Probably not the first film your mind goes to when you think ‘Wes Craven’… Wishmaster is one weird, dark and unfriendly piece of work. For those of you not familiar, let’s have a little looky look:
The interesting thing about this film is that it was actually made AFTER Scream. It’s funny, because watching it you might be forgiven for thinking that it was made sometime in the late 80’s or very early 90’s. Everything about the dialogue, sets, actors and costumes just feels a little bit wrong, a little bit off. Personally, I feel like Wes Craven didn’t stamp his feet hard enough at the studio executives or financial backers, and as a result he kind of got short-changed here. We all would have been better off if he’d gone down the: Don’t you know who I am? road, in which case they might have flicked a bit more money his way – which would have been a beautiful thing.
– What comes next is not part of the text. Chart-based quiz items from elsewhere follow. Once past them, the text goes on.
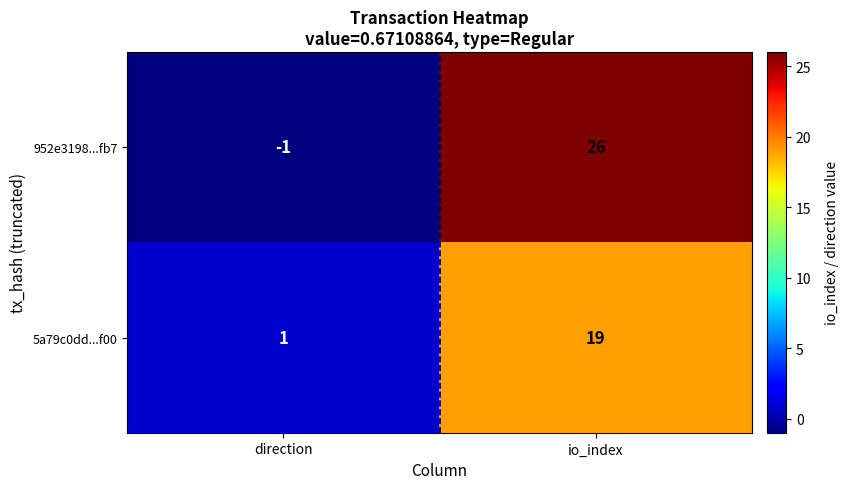

Reading left to right, transcribe all the data shown in this chart.

952e3198...fb7: -1	26
5a79c0dd...f00: 1	19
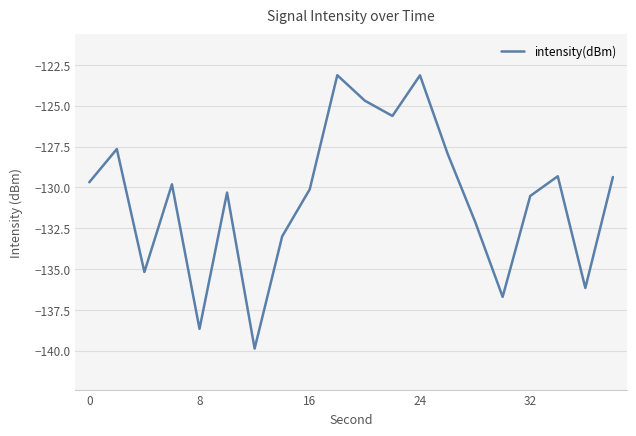

What is the minimum value shown in the chart?

-139.9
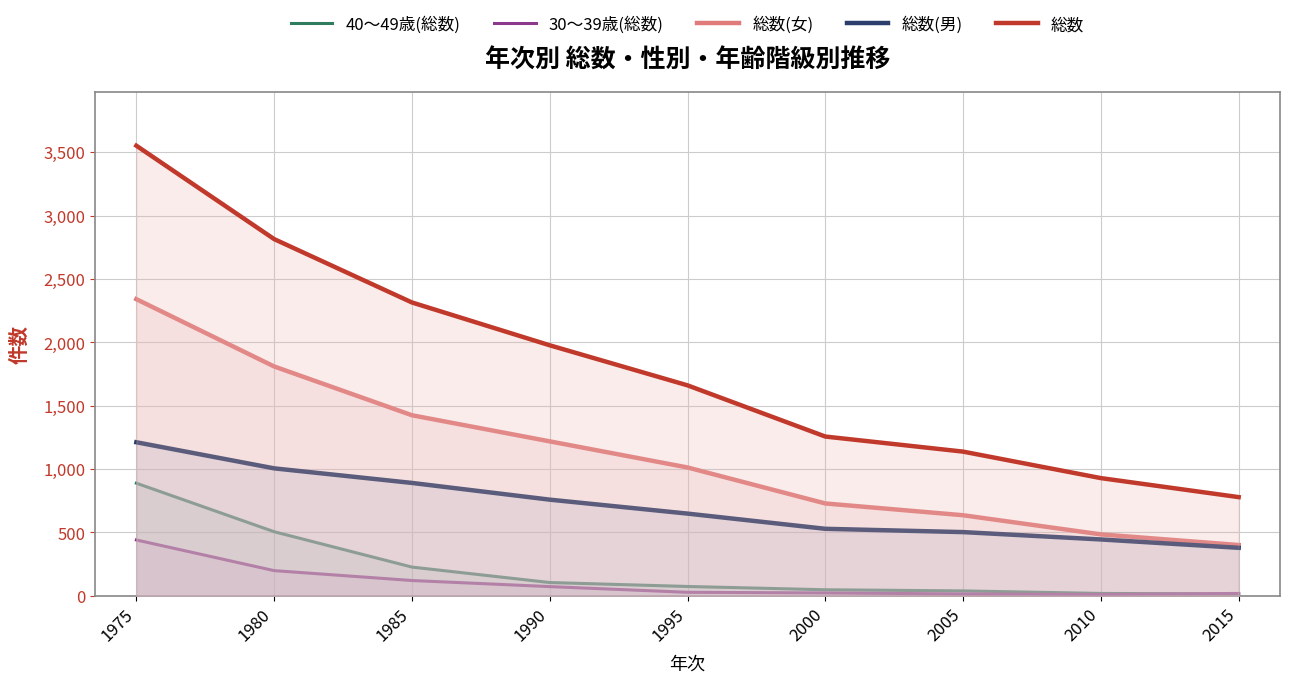

What is the value of the 40〜49歳(総数) point at the 1st from the left?

888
Don’t get me wrong, that doesn’t mean I hate it.
The main issue here, in my humble opinion anyhow, is that this is a really complex and intelligent concept, that just wasn’t supported in any way, shape or form by the budget that made it. Also, the script let the team down a little bit, but only a little.
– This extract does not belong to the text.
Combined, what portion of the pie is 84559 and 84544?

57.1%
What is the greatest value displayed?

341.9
The idea of Wishmaster is thus: Djinn have existed on earth since before time, they are not demons, but they’re still pretty evil and their main focus is bringing about the destruction of man (obviously). If a Djinn is freed from the ether between worlds, he is obliged to grant three wishes to the person that freed him. Once those wishes are granted, some kind of vortex will be opened (maybe) and other Djinn will be let out (I think… the plot kind of gets confusing there). The movie opens in Ancient Persia, where some nameless king from Antiquity has freed the Djinn (somehow) and is on the threshold of making his third wish. Subsequently, a Priest shows up at the last second and captures the demon Djinn in a big old ruby. Flash forward to American in the “modern day”, where the ruby is hidden inside a huge cement statue of Ahura Mazda (he’s a legit ancient god, btw) and is discovered by a dock worker when said statue gets smashed by a different dock worker, who just happens to be drunk and not focused on his dock working duties (cause if dock workers aren’t in the mob, they’re washed up yobs, drinking on the job, yo). Anyway, our heroine, Alex, accidentally frees the Djinn when she is appraising said ruby and all hell break loose from there on.
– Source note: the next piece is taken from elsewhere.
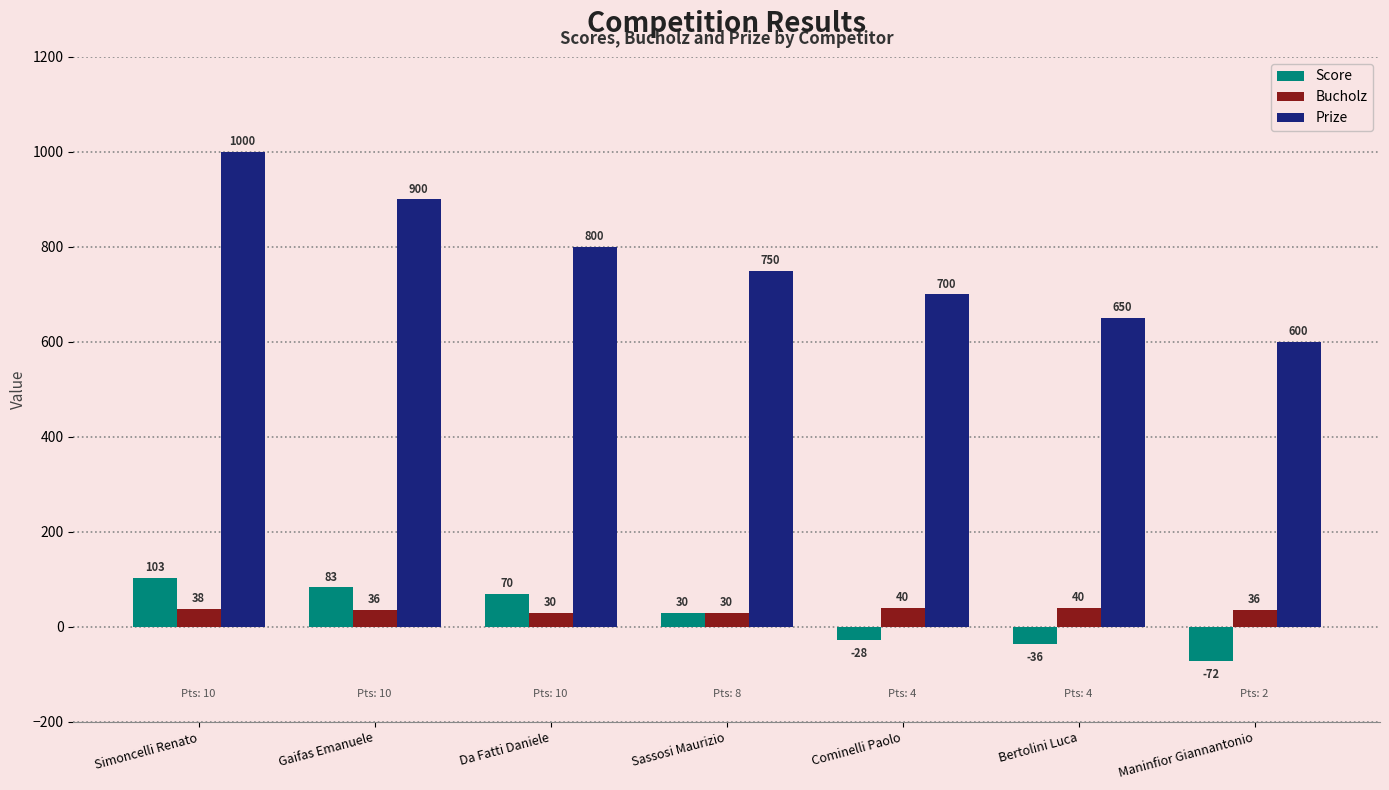

What is the sum of the Score values at Bertolini Luca and Cominelli Paolo?

-64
(probably should mention that the Djinn is able to take human form while he is smoozing away, collecting souls. Souls feed his power – apparently. Here he is, with Robert England, who looks oddly handsome without his hideous burns and razor fingers).
Notable cameos include Robert England, who you may know as Freddy Krueger, Tony Todd (from the delightful Candyman franchise – which we will be discussing later this week, so calm down), and Kane Hodder, also known as the loveable Jason Voorhees. It pays to have so many friends in the horror film business I guess. Andrew Divoff plays the Djinn and, although I have seen him in nothing else, I must say he has a unique charm here. You hate him, but you don’t want to. He certainly fulfils that late 90’s handsome, devilish man persona. If this was remade today, the role would probably be someone like Jamie Dornan… and that would be totally as believable… (I do miss that about the 90’s, mature men looked like mature men).
I really do think this is an excellent concept and, with a bigger budget and more thought out script, it could be remade in a genuinely scary way. The main issue is that people start getting killed in really inventive and horrific ways pretty much right off the bat, so you don’t have time to care about any of them. Also, the special effects are really bad, in a bad way, not in a funny Evil Dead way (speaking of, we’ll need to discuss the remake of that at some point, cause damn…).
(Sidebar: Apparently there are 4 of these films in the franchise. I had no idea! I know what I’ll be doing this weekend.)
All short-comings aside, I would recommend this film for a rainy Sunday afternoon. All horror films considered, you could do far worse. If you take away nothing else, at least you’ll think twice before you polish the next semi-precious gem stone that happens across your desk… and, there may be a life lesson hidden in there about trying to get out of the ‘friend-zone,’ but I leave that up to you to decipher.